Há projetos de lei no Congresso para regulamentar a profissão de decorador, de cerimonialista, de garçom, de carteiro, de palhaço de circo e trapezista; para mudar a regulamentação de outros, como relações públicas e de jornalistas. Todos têm como característica comum o excesso de corporativismo, a defesa exacerbada de um nicho de mercado. Todos os governos posteriores à ditadura Vargas, ao longo do tempo, foram contra o excesso de regulamentação, salvo raras exceções.
Causa espanto que o atual governo queira regulamentar ainda mais a profissão de jornalista, criando inclusive um Conselho Federal de Jornalismo. Também espanta, e poucos jornalistas sabem disso, que a nossa Federação Nacional dos Jornalistas (Fenaj), patrocina um projeto em andamento na Câmara dos Deputados, e que, a título de preservar o mercado de trabalho, se imiscui indevidamente na liberdade de expressão.
O projeto de lei patrocinado pela Fenaj chega ao cúmulo de submeter especialistas, empresários, professores, economistas, médicos, antropólogos, cientistas políticos e quantos mais queiram escrever um artigo para jornal, ao crivo burocrático dos sindicatos e federações da categoria.
Por exemplo: Antonio Ermírio de Morais, Delfim Neto, Adib Jatene, Maílson da Nóbrega, Fernando Henrique Cardoso e tantos outros, teriam que ter seus artigos “carimbados” pelo sindicato local para que possam ser publicados. Isto porque não são formados em jornalismo. E mais: empresas de marketing ou relações públicas terão que, obrigatoriamente, contratar jornalistas para escrever textos que se destinem à publicação. Não importa a natureza do texto. Fica proibido, aos que não passaram quatro ou cinco anos em uma faculdade de jornalismo, o direito de pensar. Ou, se pensar, não publicar. Até a Igreja Católica já dispensou seus clérigos do “nil obstat” papal para publicação de seus artigos e livros.
Agora, quando se conjuga o projeto de Conselho Federal de Jornalismo enviado pelo Governo e o projeto da Fenaj o que resulta é a tentativa liberticida de impedir a plena expressão do pensamento. Juntam-se interesses diversos, do mais atrasado corporativismo à tentativa de amordaçar a livre manifestação do pensamento.
Fica clara a tentativa do governo em tentar direcionar o pensamento e tolher as críticas. O projeto que cria o Conselho Federal de Jornalismo, nascido nas entranhas da Casa Civil e na Secretaria de Comunicação, tem a nítida intenção de “orientar” e “fiscalizar” a opinião dos jornalistas. Somado ao projeto da Fenaj, também de controlar a opinião dos não jornalistas, aos quais se retira a possibilidade de escrever ou falar para a grande massa.

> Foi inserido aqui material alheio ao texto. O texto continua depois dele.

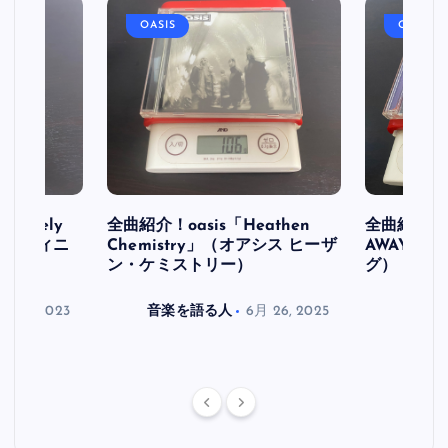
OASIS
OASIS
initely
全曲紹介！oasis「Heathen
全曲紹介！oa
ス デフィニ
Chemistry」（オアシス ヒーザ
AWAY」
ン・ケミストリー）
グ）
月 30, 2023
音楽を語る人
6月 26, 2025
音楽を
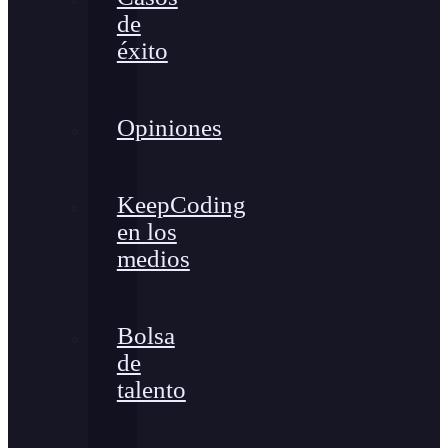
de
éxito
Opiniones
KeepCoding
en los
medios
Bolsa
de
talento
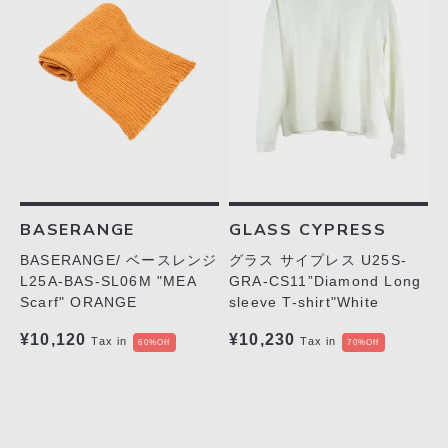
BASERANGE
GLASS CYPRESS
BASERANGE/ ベースレンジ
グラス サイプレス U25S-
L25A-BAS-SL06M "MEA
GRA-CS11”Diamond Long
Scarf" ORANGE
sleeve T-shirt"White
¥10,120
¥10,230
Tax in
Tax in
60%Off
70%Off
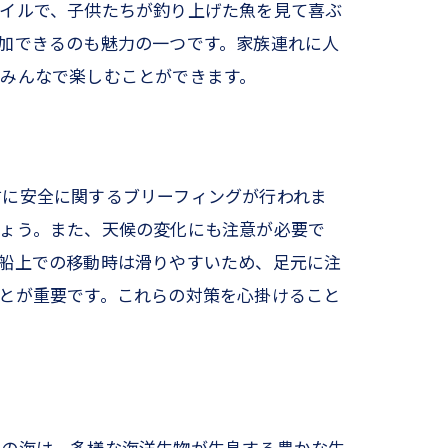
タイルで、子供たちが釣り上げた魚を見て喜ぶ
加できるのも魅力の一つです。家族連れに人
みんなで楽しむことができます。
前に安全に関するブリーフィングが行われま
しょう。また、天候の変化にも注意が必要で
船上での移動時は滑りやすいため、足元に注
とが重要です。これらの対策を心掛けること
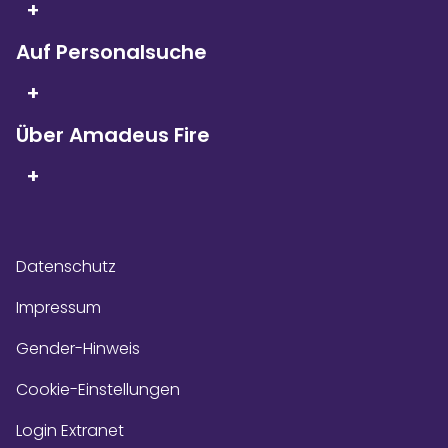
+
Kununu Top Company – dank
über 9.000
Bewertungen!
Auf Personalsuche
+
Über Amadeus Fire
+
Datenschutz
Impressum
Gender-Hinweis
Cookie-Einstellungen
Login Extranet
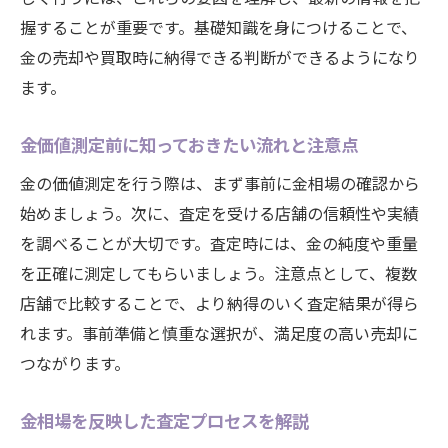
握することが重要です。基礎知識を身につけることで、
金の売却や買取時に納得できる判断ができるようになり
ます。
金価値測定前に知っておきたい流れと注意点
金の価値測定を行う際は、まず事前に金相場の確認から
始めましょう。次に、査定を受ける店舗の信頼性や実績
を調べることが大切です。査定時には、金の純度や重量
を正確に測定してもらいましょう。注意点として、複数
店舗で比較することで、より納得のいく査定結果が得ら
れます。事前準備と慎重な選択が、満足度の高い売却に
つながります。
金相場を反映した査定プロセスを解説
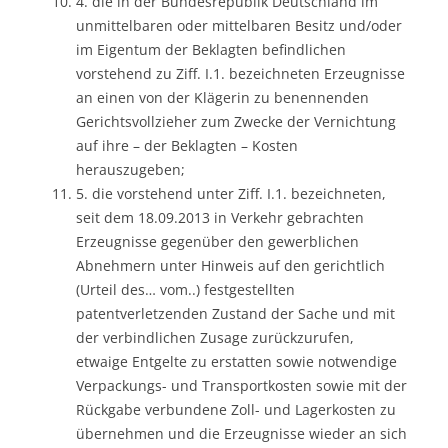
4. die in der Bundesrepublik Deutschland im
unmittelbaren oder mittelbaren Besitz und/oder
im Eigentum der Beklagten befindlichen
vorstehend zu Ziff. I.1. bezeichneten Erzeugnisse
an einen von der Klägerin zu benennenden
Gerichtsvollzieher zum Zwecke der Vernichtung
auf ihre – der Beklagten – Kosten
herauszugeben;
5. die vorstehend unter Ziff. I.1. bezeichneten,
seit dem 18.09.2013 in Verkehr gebrachten
Erzeugnisse gegenüber den gewerblichen
Abnehmern unter Hinweis auf den gerichtlich
(Urteil des… vom..) festgestellten
patentverletzenden Zustand der Sache und mit
der verbindlichen Zusage zurückzurufen,
etwaige Entgelte zu erstatten sowie notwendige
Verpackungs- und Transportkosten sowie mit der
Rückgabe verbundene Zoll- und Lagerkosten zu
übernehmen und die Erzeugnisse wieder an sich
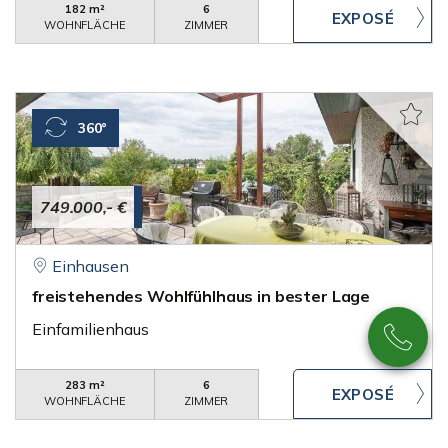
182 m²
6
WOHNFLÄCHE
ZIMMER
360°
749.000,- €
Einhausen
freistehendes Wohlfühlhaus in bester Lage
Einfamilienhaus
283 m²
6
WOHNFLÄCHE
ZIMMER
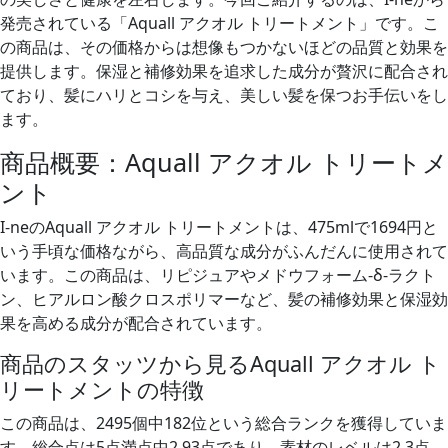
発売されている「Aquall アクオル トリートメント」です。こ
の商品は、その価格からは想像もつかないほどの品質と効果を
提供します。保湿と補修効果を追求した成分が贅沢に配合され
ており、髪にハリとコシを与え、美しい髪を保つお手伝いをし
ます。
商品概要：Aquall アクオル トリートメ
ント
I-neのAquall アクオル トリートメントは、475mlで1694円と
いう手頃な価格ながら、高品質な成分がふんだんに使用されて
います。この商品は、リピジュアやメドウフォーム-δ-ラクト
ン、ヒアルロン酸クロスポリマーなど、髪の補修効果と保湿効
果を高める成分が配合されています。
商品のスタッツから見るAquall アクオル ト
リートメントの特徴
この商品は、2495個中182位という総合ランクを獲得していま
す。総合点は5点満点中2.93点であり、素材のレベルは2.3点、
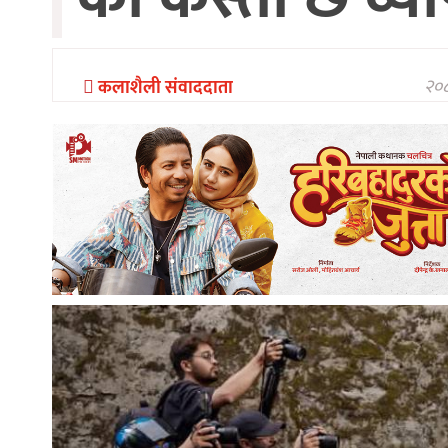
मिडिया
अन्तरवार्ता
२०८
कलाशैली संवाददाता
मनोरन्जन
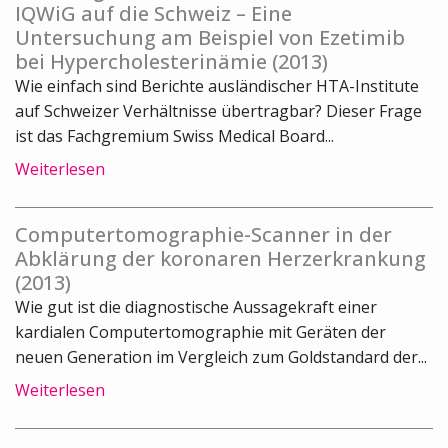
IQWiG auf die Schweiz – Eine
Untersuchung am Beispiel von Ezetimib
bei Hypercholesterinämie (2013)
Wie einfach sind Berichte ausländischer HTA-Institute
auf Schweizer Verhältnisse übertragbar? Dieser Frage
ist das Fachgremium Swiss Medical Board...
Weiterlesen
Computertomographie-Scanner in der
Abklärung der koronaren Herzerkrankung
(2013)
Wie gut ist die diagnostische Aussagekraft einer
kardialen Computertomographie mit Geräten der
neuen Generation im Vergleich zum Goldstandard der...
Weiterlesen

Ora, essa de que é preciso proteger os jornalistas formados teve sentido nos anos 60 e início dos anos 70. A partir daí, houve um acirrado aumento na competitividade entre os meios de comunicação, favorecendo naturalmente a profissionalização. Nenhum dono de jornal vai colocar na sua direção de redação um sujeito não qualificado. Estaria se condenando a perder espaço e mercado.
O número de jornalistas que as faculdades lançam no mercado a cada semestre, ao lado do enfraquecimento dos sindicatos, já deu aos patrões o que queriam: profissionais a preços módicos - quando não, vis. Portanto, não será pelas restrições burocráticas que a Federação e sindicatos de jornalistas conseguirão melhorar o mercado de trabalho desses profissionais. Sem neoliberalismo, a solução, no caso, é a que o mercado está dando. Só sobrevivem os mais competentes. Sejam empregados, sejam donos de jornal. E não será este governo capaz de impingir ao Congresso Nacional a criação de um garrote oficialesco e stalinista contra a liberdade de pensamento e sua livre expressão.
O autor Murilo Murça, é jornalista e correspondente do JC em Brasília.